Xavier Díez de Urdanivia

Una aparente aversión añeja del depositario del Poder Ejecutivo y su grupo de apoyo contra los jueces se ha visto recrudecida recientemente.

El detonador inmediato hay que buscarlo en las suspensiones concedidas en diversos juicios de amparo interpuestos contra la destrucción del avance de obra en lo que estaba destinado a ser el NAIM y la continuación de las labores en la base aérea militar de Santa Lucía.

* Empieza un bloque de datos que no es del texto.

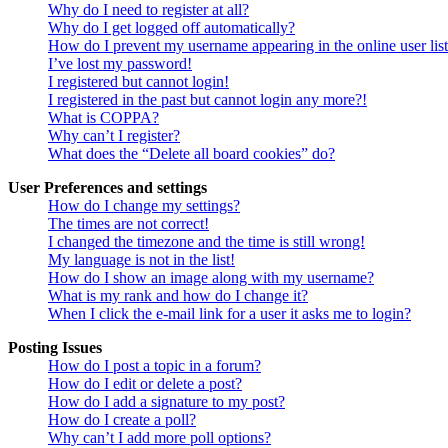
Why do I need to register at all?
Why do I get logged off automatically?
How do I prevent my username appearing in the online user lis
I’ve lost my password!
I registered but cannot login!
I registered in the past but cannot login any more?!
What is COPPA?
Why can’t I register?
What does the “Delete all board cookies” do?
User Preferences and settings
How do I change my settings?
The times are not correct!
I changed the timezone and the time is still wrong!
My language is not in the list!
How do I show an image along with my username?
What is my rank and how do I change it?
When I click the e-mail link for a user it asks me to login?
Posting Issues
How do I post a topic in a forum?
How do I edit or delete a post?
How do I add a signature to my post?
How do I create a poll?
Why can’t I add more poll options?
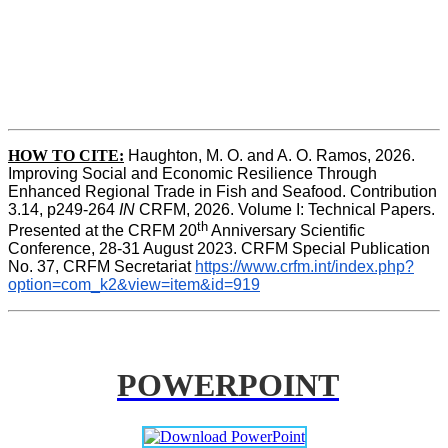
HOW TO CITE:
Haughton, M. O. and A. O. Ramos, 2026. 
Improving Social and Economic Resilience Through 
Enhanced Regional Trade in Fish and Seafood. Contribution 
3.14, p249-264 
IN
 CRFM, 2026. Volume I: Technical Papers. 
th
Presented at the CRFM 20
 Anniversary Scientific 
Conference, 28-31 August 2023. CRFM Special Publication 
No. 37, CRFM Secretariat 
https://www.crfm.int/index.php?
option=com_k2&view=item&id=919
POWERPOINT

Paralelamente, el presidente de la Suprema Corte de Justicia de la Nación y del Consejo de la Judicatura Federal, en un acto sin mayor relevancia, pronunció un discurso en el que, pareciera que haciéndose eco de la autoproclamada cuarta transformación, dijo que se vive en México “un momento social y político especialmente propicio para una reforma judicial más profunda y de mayor calado” 

La cereza que coronó este pastel fue, por si faltara poco, la resolución del juez primero de Distrito en Materia Penal, con sede en Matamoros, Tamaulipas, que, por no encontrar elementos suficientes para decretar la prisión preventiva, se atuvo a la presunción de inocencia y decretó la libertad de los detenidos a causa del llamado “caso Ayotzinapa”, hasta en tanto se dicte la sentencia definitiva, si es que esta dispone lo contrario.

Según todo indica, el motivo de la resolución radica en una integración del expediente, por el Ministerio Público, que pudo ser defectuosa. A pesar de ello, la andanada ha sido contra los jueces, porque existe en nuestro país una desafortunada confusión sobre lo que es la función de impartir justicia, y en ella se incluye el quehacer de las fiscalías: cuando fallan éstas, se condena a los jueces. 

En ese contexto, hay que decir que es común que el poder reaccione con aversión y energía ante los obstáculos que dificultan sus pretensiones. No es extraño, entonces, que considerando opositor en esa ruta al poder judicial se le quiera desprestigiar para conseguir, según la máxima oriental, debilitar al enemigo antes que buscar fortalecerse ante él.

Por natural que sea esa reacción, no es la más conveniente al buen gobierno. Lo procedente, en una democracia republicana, especialmente donde los derechos fundamentales se han erigido en brújula para orientar toda acción de gobierno, sería el apego a las normas y la prudencia en la conducción de las cuestiones que atañen a la comunidad.

El acceso a la justicia es un derecho garantizado a todos los seres humanos, y eso conlleva un paquete infranqueable de derechos fundamentales.

México no es Shangri-La ni aspira a ser Utopía. Muchas vicisitudes hubo de pasar antes de encontrar cierta estabilidad normativa para proteger la esfera de sus habitantes frente a las tentaciones del sempiterno poder para actuar sin límites (como el “mercado”, en el extremo “neoliberal”, por cierto).

Siempre hará falta un valladar que vea por la efectividad de las disposiciones garantes de las libertades y derechos, y en México la institución protectora más valiosa, arraigada, e influyente en el derecho comparado es, sin duda, el juicio de amparo, que desde la mitad del siglo 19 ha sido el medio de defensa por excelencia contra los excesos de la autoridad.

Cualquier persona que ocupe un puesto de autoridad debe tener en cuenta que los poderes y facultades que ostenta no le pertenecen, sino que son derivados y solo tienen un carácter instrumental: valen nada más en lo necesario para cumplir la encomienda que, conforme a la ley han recibido. Todo exceso no solamente deberá ser privado de efectos, sino que dará lugar a responsabilidades civiles, administrativas y hasta penales.

Si de verdad se profesa algún respeto por el tan manido “estado de derecho”, hay que tener presente que su esencia descansa en que, en él, Gobierna el derecho, no los seres humanos.

Bueno será considerarlo así al ejercer las funciones propias del gobierno y la gestión pública en las democracias, porque “dondequiera que termine la ley, comenzará la tiranía”, según dijo John Locke, que mucha razón tenía al afirmarlo.